— RECORDS FOR THIS EXERCISE —

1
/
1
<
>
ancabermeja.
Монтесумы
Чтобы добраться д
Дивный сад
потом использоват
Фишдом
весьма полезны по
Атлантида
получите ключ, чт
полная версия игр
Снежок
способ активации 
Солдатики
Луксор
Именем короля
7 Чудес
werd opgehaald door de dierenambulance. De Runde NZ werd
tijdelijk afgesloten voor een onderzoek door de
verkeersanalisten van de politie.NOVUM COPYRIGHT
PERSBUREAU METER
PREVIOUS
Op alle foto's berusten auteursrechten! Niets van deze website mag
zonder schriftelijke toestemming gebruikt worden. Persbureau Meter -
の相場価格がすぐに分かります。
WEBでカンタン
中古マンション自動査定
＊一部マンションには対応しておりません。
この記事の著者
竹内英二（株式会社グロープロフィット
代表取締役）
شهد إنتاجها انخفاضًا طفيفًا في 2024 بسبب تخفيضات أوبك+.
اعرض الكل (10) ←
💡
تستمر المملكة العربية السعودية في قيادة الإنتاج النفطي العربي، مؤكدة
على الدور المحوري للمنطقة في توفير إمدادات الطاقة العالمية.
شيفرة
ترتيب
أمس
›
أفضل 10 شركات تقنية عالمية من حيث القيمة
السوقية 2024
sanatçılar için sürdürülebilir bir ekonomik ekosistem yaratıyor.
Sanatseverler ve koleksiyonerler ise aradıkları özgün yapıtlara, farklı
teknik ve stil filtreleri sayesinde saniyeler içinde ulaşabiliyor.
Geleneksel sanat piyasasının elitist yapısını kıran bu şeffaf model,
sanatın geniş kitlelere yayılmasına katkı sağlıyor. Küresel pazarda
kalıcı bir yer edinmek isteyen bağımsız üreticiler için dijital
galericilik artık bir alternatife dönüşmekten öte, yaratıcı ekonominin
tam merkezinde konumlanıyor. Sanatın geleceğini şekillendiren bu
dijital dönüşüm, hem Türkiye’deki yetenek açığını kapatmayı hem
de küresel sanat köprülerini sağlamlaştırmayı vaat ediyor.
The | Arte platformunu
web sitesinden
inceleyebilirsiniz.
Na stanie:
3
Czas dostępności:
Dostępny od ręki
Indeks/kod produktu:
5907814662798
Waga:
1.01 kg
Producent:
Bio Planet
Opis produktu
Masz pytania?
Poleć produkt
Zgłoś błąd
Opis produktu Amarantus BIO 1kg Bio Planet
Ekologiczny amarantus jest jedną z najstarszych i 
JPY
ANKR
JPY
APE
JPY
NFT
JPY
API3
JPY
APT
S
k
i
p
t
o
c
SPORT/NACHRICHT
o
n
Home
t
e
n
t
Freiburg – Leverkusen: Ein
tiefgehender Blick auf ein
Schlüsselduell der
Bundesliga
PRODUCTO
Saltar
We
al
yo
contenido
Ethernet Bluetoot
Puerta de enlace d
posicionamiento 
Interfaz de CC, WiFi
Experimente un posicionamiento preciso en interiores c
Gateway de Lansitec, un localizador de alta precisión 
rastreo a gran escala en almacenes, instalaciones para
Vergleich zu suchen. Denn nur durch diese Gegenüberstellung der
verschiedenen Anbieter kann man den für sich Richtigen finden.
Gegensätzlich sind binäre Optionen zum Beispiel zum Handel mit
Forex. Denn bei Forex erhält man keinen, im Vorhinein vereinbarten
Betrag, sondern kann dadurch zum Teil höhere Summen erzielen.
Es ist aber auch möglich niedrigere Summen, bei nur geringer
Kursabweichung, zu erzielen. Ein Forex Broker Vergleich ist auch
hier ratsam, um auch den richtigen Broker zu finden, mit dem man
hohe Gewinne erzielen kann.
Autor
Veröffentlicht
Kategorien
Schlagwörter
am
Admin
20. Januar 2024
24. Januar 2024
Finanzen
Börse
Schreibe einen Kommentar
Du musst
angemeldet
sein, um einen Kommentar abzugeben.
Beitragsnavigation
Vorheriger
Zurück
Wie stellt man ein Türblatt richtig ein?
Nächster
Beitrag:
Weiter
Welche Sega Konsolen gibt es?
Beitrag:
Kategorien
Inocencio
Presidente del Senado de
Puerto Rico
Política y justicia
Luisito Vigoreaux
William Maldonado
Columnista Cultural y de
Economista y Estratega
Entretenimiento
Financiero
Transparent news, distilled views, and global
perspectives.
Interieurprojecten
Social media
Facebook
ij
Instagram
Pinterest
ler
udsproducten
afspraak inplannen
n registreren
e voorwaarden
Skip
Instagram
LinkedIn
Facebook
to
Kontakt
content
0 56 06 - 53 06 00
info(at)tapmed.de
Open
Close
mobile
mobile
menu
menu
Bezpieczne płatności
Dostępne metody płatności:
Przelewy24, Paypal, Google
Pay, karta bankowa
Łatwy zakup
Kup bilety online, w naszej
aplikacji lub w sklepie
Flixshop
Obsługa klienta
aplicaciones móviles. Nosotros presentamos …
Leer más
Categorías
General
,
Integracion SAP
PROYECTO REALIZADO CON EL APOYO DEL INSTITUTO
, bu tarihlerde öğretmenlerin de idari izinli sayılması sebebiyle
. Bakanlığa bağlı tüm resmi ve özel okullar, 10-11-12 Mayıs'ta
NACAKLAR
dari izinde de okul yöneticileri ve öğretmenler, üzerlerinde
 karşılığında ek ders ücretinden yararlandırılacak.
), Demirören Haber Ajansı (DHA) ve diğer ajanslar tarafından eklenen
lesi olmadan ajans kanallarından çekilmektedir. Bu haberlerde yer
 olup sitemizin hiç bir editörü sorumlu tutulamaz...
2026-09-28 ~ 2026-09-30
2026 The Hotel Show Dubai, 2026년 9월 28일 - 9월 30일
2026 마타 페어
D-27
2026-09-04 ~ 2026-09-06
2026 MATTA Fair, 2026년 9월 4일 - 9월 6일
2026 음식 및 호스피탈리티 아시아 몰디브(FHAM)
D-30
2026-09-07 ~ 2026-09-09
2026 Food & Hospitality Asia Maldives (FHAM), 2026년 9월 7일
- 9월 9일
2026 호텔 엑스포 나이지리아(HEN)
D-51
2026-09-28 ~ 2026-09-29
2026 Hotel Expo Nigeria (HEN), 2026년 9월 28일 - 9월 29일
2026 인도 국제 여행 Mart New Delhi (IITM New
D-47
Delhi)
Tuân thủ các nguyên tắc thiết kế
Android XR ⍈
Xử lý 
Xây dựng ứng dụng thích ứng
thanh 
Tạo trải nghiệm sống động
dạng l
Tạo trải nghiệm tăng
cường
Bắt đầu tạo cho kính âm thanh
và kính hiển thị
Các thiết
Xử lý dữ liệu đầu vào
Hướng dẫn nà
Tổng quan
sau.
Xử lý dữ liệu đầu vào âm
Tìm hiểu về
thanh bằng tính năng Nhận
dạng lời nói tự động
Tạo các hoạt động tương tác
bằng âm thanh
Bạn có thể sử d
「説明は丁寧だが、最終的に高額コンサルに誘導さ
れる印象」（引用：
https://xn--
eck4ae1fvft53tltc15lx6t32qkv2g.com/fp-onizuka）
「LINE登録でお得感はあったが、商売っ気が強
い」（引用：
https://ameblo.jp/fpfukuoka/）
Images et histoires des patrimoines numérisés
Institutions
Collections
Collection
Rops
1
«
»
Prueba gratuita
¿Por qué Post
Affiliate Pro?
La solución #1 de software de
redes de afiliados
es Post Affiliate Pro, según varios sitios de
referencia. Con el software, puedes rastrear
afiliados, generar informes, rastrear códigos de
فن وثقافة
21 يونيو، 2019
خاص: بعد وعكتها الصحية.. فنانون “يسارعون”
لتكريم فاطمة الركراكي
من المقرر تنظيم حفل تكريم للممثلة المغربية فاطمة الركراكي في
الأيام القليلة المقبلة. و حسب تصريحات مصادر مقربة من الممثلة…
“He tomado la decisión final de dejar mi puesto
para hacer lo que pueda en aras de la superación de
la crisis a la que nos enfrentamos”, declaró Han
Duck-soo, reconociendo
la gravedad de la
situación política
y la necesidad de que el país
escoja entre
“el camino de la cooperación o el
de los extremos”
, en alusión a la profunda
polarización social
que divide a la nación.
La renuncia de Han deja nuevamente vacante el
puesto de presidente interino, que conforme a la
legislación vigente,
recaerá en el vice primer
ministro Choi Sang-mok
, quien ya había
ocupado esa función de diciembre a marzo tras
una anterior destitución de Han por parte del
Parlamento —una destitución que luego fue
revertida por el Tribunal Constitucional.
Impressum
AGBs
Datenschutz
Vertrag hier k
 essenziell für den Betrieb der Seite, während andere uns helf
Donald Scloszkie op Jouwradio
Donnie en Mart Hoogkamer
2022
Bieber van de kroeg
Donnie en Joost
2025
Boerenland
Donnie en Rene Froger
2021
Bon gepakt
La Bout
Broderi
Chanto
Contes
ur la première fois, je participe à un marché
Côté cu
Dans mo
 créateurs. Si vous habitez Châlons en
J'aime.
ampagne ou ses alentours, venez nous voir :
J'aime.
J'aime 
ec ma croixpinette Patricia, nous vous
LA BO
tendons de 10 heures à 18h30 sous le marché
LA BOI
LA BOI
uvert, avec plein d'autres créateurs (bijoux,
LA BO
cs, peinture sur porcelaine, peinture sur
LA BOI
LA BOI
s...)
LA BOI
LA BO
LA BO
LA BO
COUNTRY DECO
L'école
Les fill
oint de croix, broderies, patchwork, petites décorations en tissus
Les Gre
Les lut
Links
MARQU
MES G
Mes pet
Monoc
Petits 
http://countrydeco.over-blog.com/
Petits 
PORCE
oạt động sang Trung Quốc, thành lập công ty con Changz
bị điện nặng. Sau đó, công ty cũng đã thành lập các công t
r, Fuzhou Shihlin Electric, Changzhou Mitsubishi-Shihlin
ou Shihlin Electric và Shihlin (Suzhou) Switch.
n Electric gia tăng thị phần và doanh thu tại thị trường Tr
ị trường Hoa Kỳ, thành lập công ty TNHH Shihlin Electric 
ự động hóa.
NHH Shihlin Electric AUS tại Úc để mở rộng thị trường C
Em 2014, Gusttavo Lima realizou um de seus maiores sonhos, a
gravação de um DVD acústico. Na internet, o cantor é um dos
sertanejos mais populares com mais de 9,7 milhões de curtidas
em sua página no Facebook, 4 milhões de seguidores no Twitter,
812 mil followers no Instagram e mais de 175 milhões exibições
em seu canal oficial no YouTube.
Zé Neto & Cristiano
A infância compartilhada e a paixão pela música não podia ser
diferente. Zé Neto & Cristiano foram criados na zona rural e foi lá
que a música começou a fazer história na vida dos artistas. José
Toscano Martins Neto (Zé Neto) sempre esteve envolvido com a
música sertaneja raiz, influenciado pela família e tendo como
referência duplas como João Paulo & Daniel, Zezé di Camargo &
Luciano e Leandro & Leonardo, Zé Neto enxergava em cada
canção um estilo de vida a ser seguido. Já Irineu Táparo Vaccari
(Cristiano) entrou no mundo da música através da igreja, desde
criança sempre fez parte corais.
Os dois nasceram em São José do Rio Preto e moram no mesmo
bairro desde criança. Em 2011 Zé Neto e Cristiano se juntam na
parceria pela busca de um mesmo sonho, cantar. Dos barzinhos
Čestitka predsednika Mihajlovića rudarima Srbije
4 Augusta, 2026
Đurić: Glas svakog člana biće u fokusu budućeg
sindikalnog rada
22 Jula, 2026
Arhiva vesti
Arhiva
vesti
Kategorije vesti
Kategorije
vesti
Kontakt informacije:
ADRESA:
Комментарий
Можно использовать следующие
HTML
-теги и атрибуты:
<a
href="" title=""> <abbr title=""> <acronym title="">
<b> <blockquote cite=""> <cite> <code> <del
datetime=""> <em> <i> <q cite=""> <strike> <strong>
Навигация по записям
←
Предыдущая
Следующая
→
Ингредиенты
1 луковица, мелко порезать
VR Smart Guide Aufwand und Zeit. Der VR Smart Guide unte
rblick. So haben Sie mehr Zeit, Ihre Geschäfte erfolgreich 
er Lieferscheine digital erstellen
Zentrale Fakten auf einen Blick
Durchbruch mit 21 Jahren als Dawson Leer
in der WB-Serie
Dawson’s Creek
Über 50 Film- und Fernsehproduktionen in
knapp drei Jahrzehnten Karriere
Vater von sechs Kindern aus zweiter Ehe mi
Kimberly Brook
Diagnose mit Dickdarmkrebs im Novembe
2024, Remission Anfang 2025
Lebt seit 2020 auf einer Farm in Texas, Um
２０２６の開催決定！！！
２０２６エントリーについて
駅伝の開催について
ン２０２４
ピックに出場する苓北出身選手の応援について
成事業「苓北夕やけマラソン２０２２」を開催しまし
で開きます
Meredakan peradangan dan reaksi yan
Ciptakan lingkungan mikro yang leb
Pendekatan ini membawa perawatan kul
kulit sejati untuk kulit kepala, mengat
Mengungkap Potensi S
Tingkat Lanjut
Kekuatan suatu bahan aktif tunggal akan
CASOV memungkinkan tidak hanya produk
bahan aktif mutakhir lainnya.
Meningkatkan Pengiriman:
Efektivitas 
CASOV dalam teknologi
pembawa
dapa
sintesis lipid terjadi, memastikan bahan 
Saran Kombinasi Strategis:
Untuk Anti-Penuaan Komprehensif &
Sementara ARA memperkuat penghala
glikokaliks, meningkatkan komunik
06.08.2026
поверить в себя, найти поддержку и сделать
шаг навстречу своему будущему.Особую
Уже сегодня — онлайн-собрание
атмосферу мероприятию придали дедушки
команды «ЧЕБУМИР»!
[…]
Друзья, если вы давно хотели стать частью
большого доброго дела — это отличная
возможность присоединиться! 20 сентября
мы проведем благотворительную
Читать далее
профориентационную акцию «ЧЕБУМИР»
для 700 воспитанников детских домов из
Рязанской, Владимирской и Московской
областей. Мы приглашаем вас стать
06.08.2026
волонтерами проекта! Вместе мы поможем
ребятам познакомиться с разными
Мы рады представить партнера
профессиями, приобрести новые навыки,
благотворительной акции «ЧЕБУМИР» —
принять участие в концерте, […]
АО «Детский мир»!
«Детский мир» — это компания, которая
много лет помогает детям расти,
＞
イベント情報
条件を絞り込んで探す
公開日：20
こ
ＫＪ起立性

— PROMPT —
Your response should be each line that includes the word "ЧЕБУМИР", copied from the records.

— RESULT —
команды «ЧЕБУМИР»!
профориентационную акцию «ЧЕБУМИР»
благотворительной акции «ЧЕБУМИР» —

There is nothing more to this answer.